SCOPE scopeOption IN SECTION(sectionName)
{
    IDENTIFY(templateName)
    {
        @field[attribute]|[SECTION]
    }
}

The syntax for tagging rules is:

SCOPE scopeOption
{
    TAGGER(tagLevel)
    {
        @tag[attribute]|[SECTION]
    }
}

This option is useful in situations where it's necessary to expand the output revolving around a matched element.

Consider the following example:

SCOPE SECTION(PUBLICATIONDATE)
{
    IDENTIFY(ARTICLE)
    {
        @Date[TYPE(DAT)]|[SECTION]
    }
}

The purpose of this rule is to extract dates (TYPE(DAT)) within a previously defined section called PUBLICATIONDATE (SCOPE SECTION (PUBLICATIONDATE)). If this condition is verified, the SECTION transformation option will ensure that every extracted value will be expanded to the section where the dates are found.
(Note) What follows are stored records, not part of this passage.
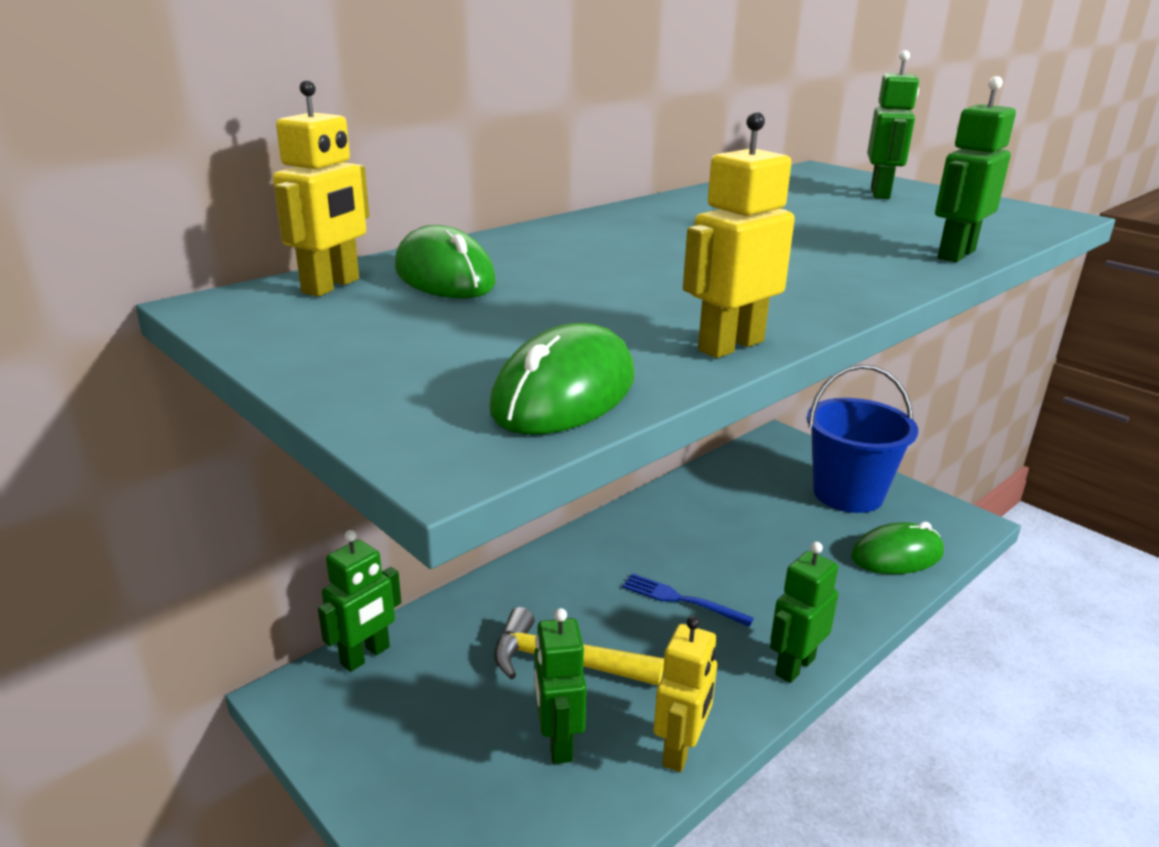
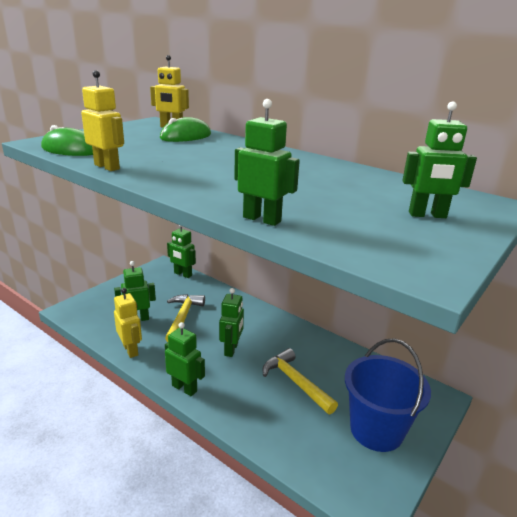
camera: 80 degrees right, 0 degrees up
(680, 750) = (131, 350): yellow robot -> yellow robot turned 135 degrees counterclockwise
(681, 600) = (231, 349): blue fork -> green robot
(764, 542) = (295, 382): none -> yellow hammer
(896, 555) = (303, 449): green mouse -> none

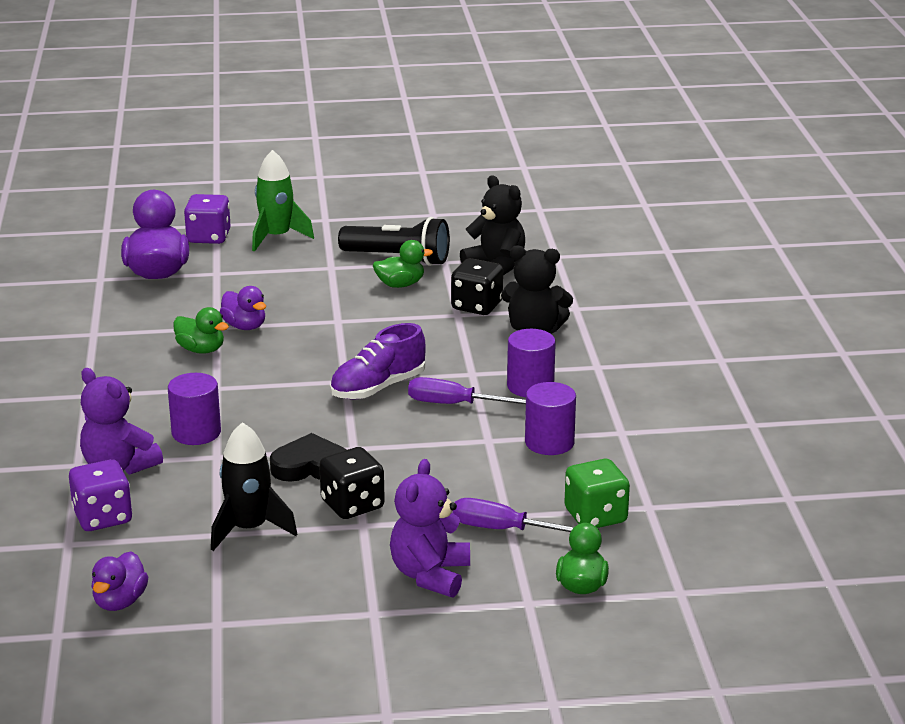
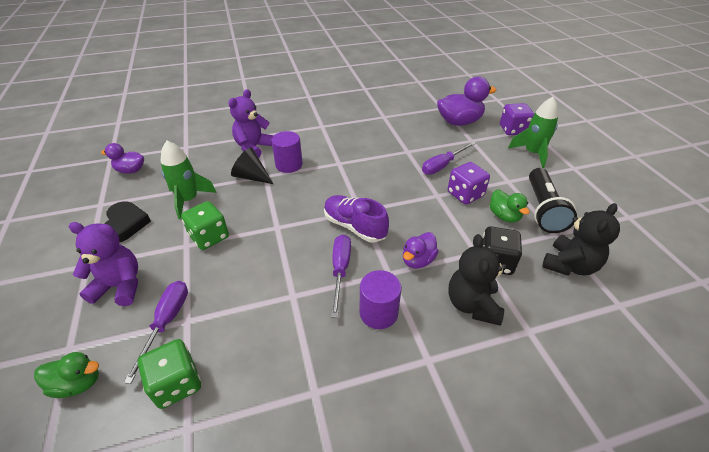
camera: 80 degrees right, 15 degrees up
(102, 517) = (207, 152): purple dice -> purple dice (465, 194)
(201, 350) = (379, 151): green duck -> none
(212, 469) = (251, 177): none -> black cone
(245, 326) = (412, 160): purple duck -> purple duck (418, 260)
(249, 529) = (189, 200): black rocket -> green rocket
(270, 305) = (442, 165): none -> purple screwdriver
(310, 466) = (254, 212): black heart -> black heart (126, 224)
(352, 505) = (209, 237): black dice -> green dice
(549, 442) = (291, 336): purple cylinder -> none

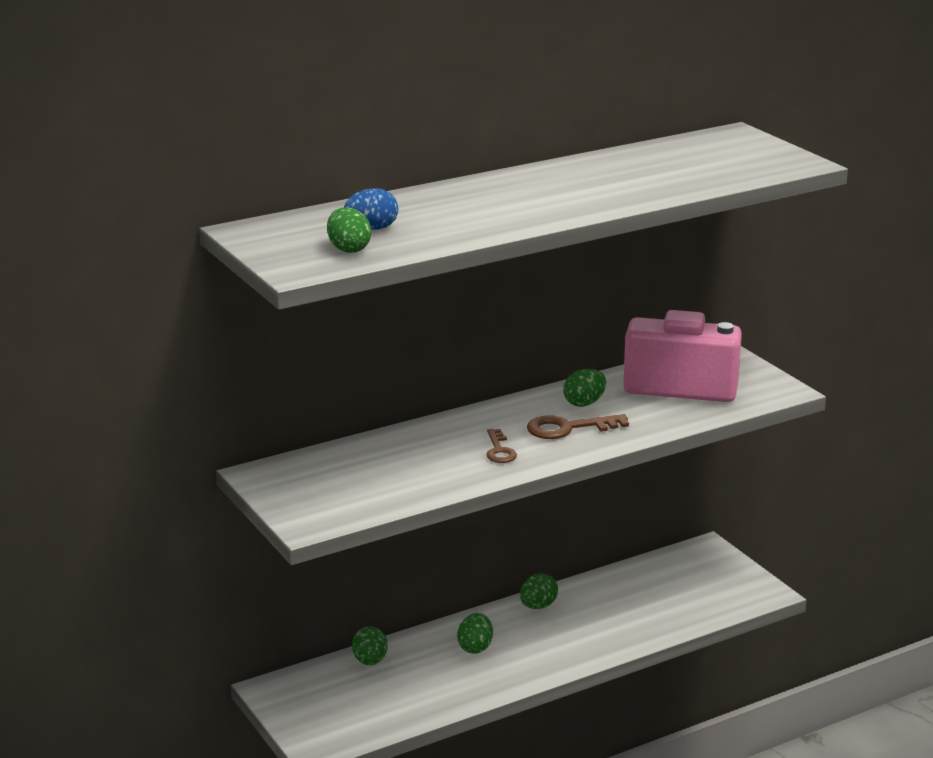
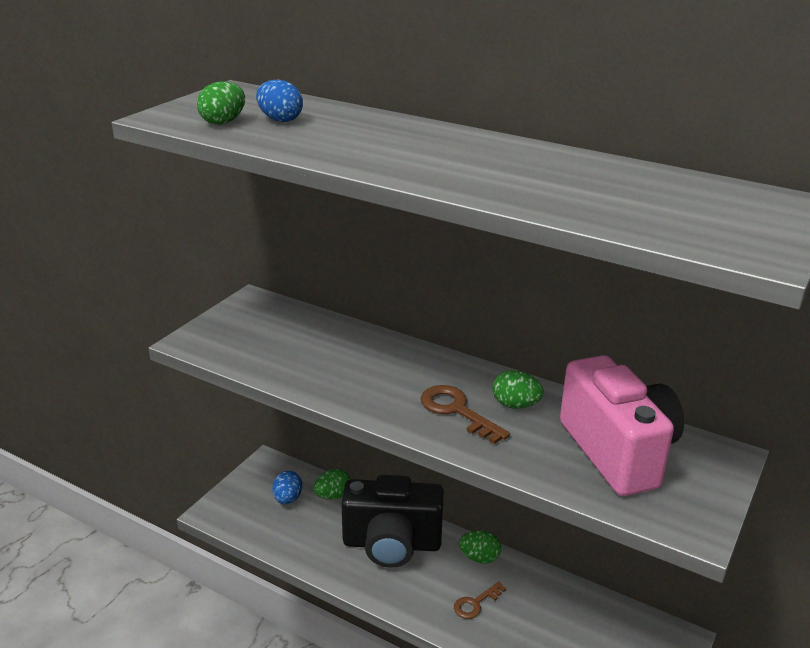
camera: 60 degrees right, 5 degrees up
(346, 691) = (287, 499): none -> blue egg
(475, 647) = (392, 544): green egg -> black camera
(499, 450) = (380, 388): brown key -> brown key (475, 603)

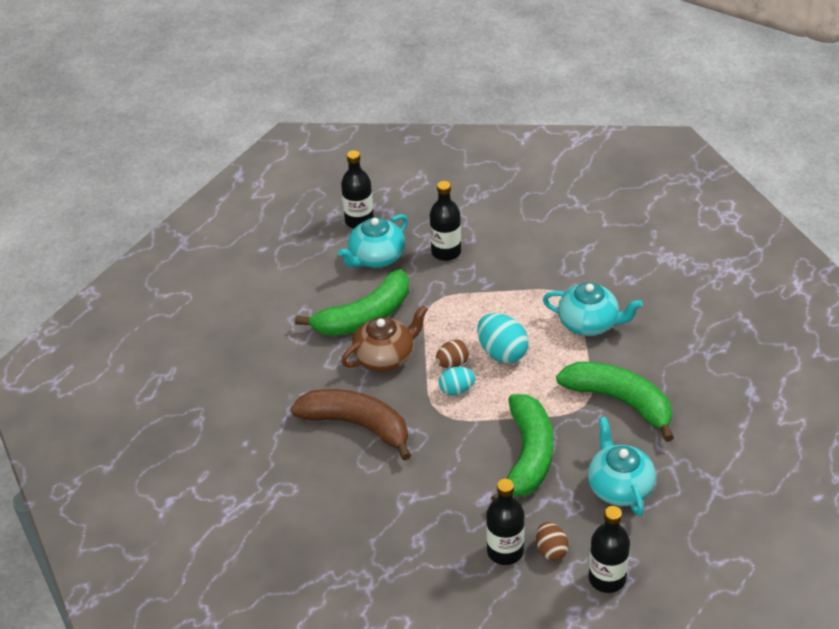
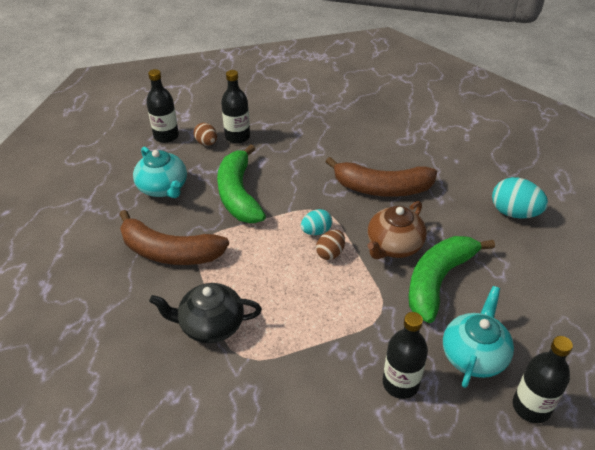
camera: 160 degrees right, 0 degrees up
(502, 353) = (289, 273): turquoise egg -> turquoise egg (514, 213)
(589, 323) = (211, 325): turquoise teapot -> black teapot
(620, 401) = (169, 252): green banana -> brown banana

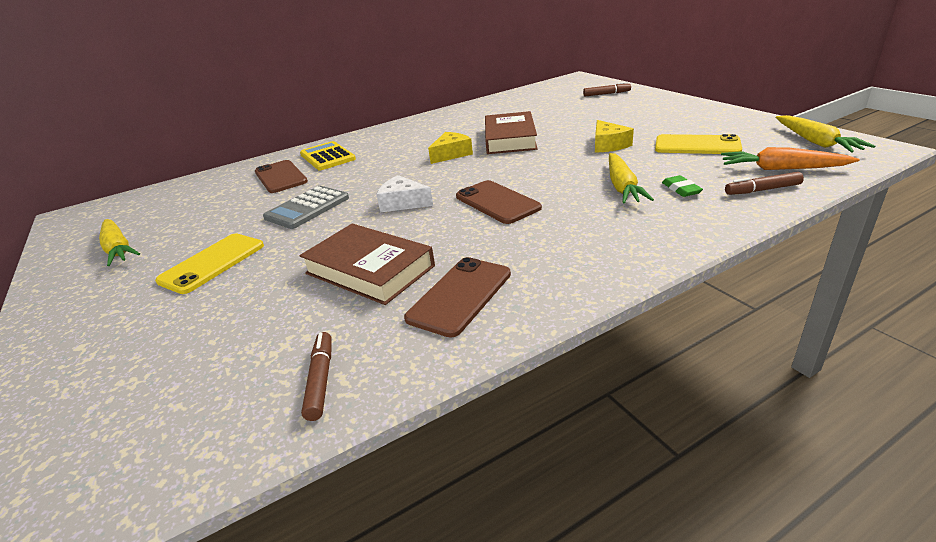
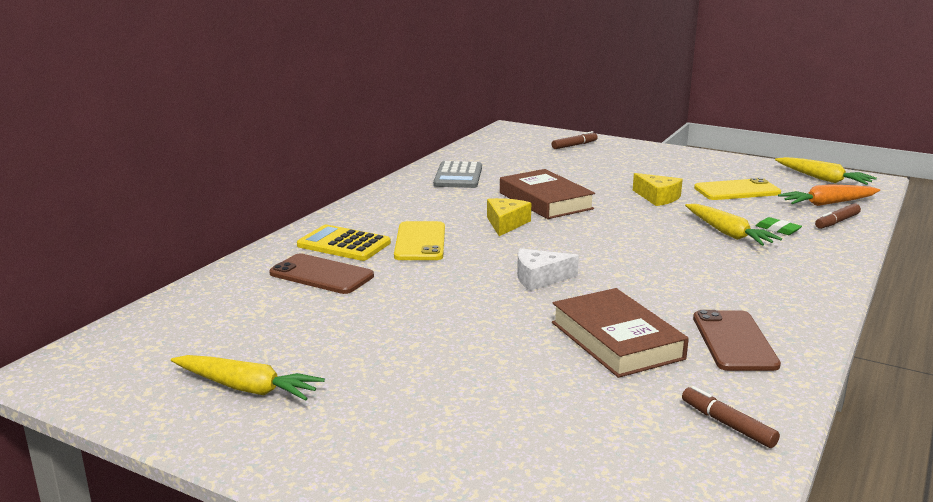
camera: 35 degrees left, 10 degrees down
(212, 263) = (423, 372): yellow phone -> yellow phone (420, 242)
(307, 208) = (432, 301): grey calculator -> grey calculator (458, 176)
(369, 270) = (616, 340): brown book -> brown book turned 60 degrees clockwise
(497, 202) = (637, 263): brown phone -> none

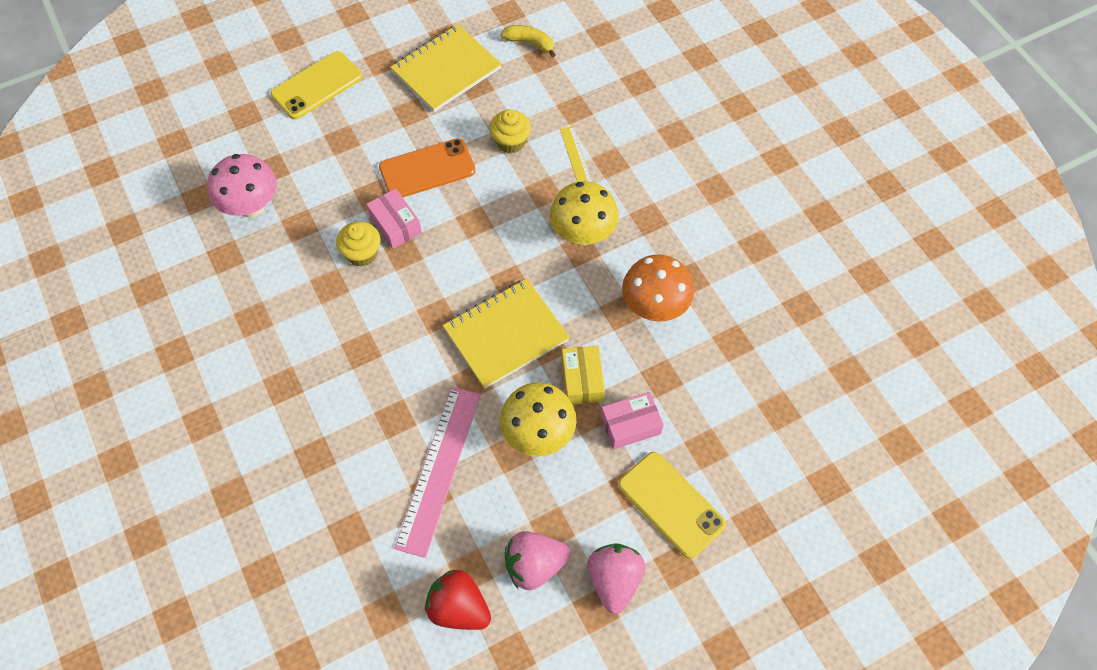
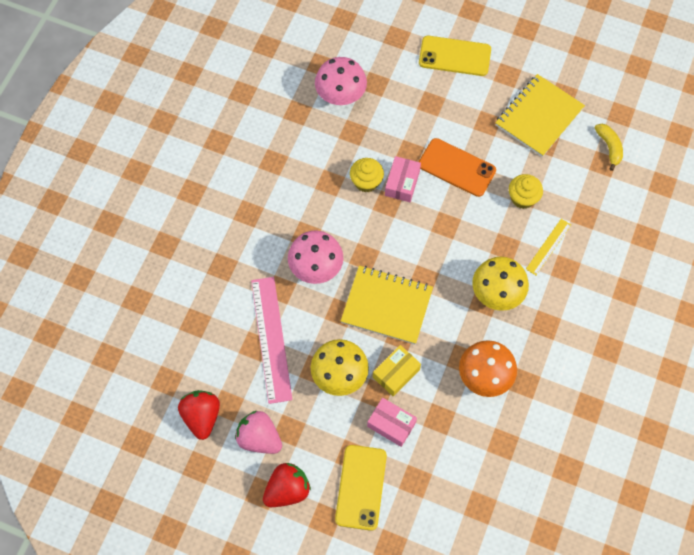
camera: 50 degrees right, 5 degrees up
(405, 368) = (316, 268): none -> pink mushroom
(439, 469) = (271, 339): pink ruler -> pink ruler turned 75 degrees counterclockwise
(446, 70) = (538, 117): yellow notebook -> yellow notebook turned 60 degrees counterclockwise
(614, 580) = (287, 490): pink strawberry -> red strawberry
Consider the extraction output if the rule above is run against the following sectioned text:

TITLE section:

    Flu Widespread, Leading a Range of Winter's Ills


AUTHOR section:

    By DONALD G. McNEIL Jr. and KATHARINE Q. SEELYE


PUBLICATIONDATE section:

    Published: January 9, 2013


BODY section:

    It is not your imagination - more people you know are sick this winter, even people who have had flu shots.
    The country is in the grip of three emerging flu or flulike epidemics: an early start to the annual flu season with an unusually aggressive virus, a surge in a new type of norovirus, and the worst whooping cough outbreak in 60 years. And these are all developing amid the normal winter highs for the many viruses that cause symptoms on the "colds and flu" spectrum.
    Influenza is widespread, and causing local crises. On Wednesday, Boston's mayor declared a public health emergency as cases flooded hospital emergency rooms.

Here the section PUBLICATIONDATE allows for two actions:

  • As the scope of the rule, it restricts the extraction of dates to just the portion of text it delimits, in this case, the section called PUBLICATIONDATE.
  • As the transformation option, the section itself is the final output of the extraction process.

The rule condition is triggered by January 9, 2013 found within the section PUBLICATIONDATE, but the SECTION transformation extracts the whole section in the @Date field: Published: January 9, 2013.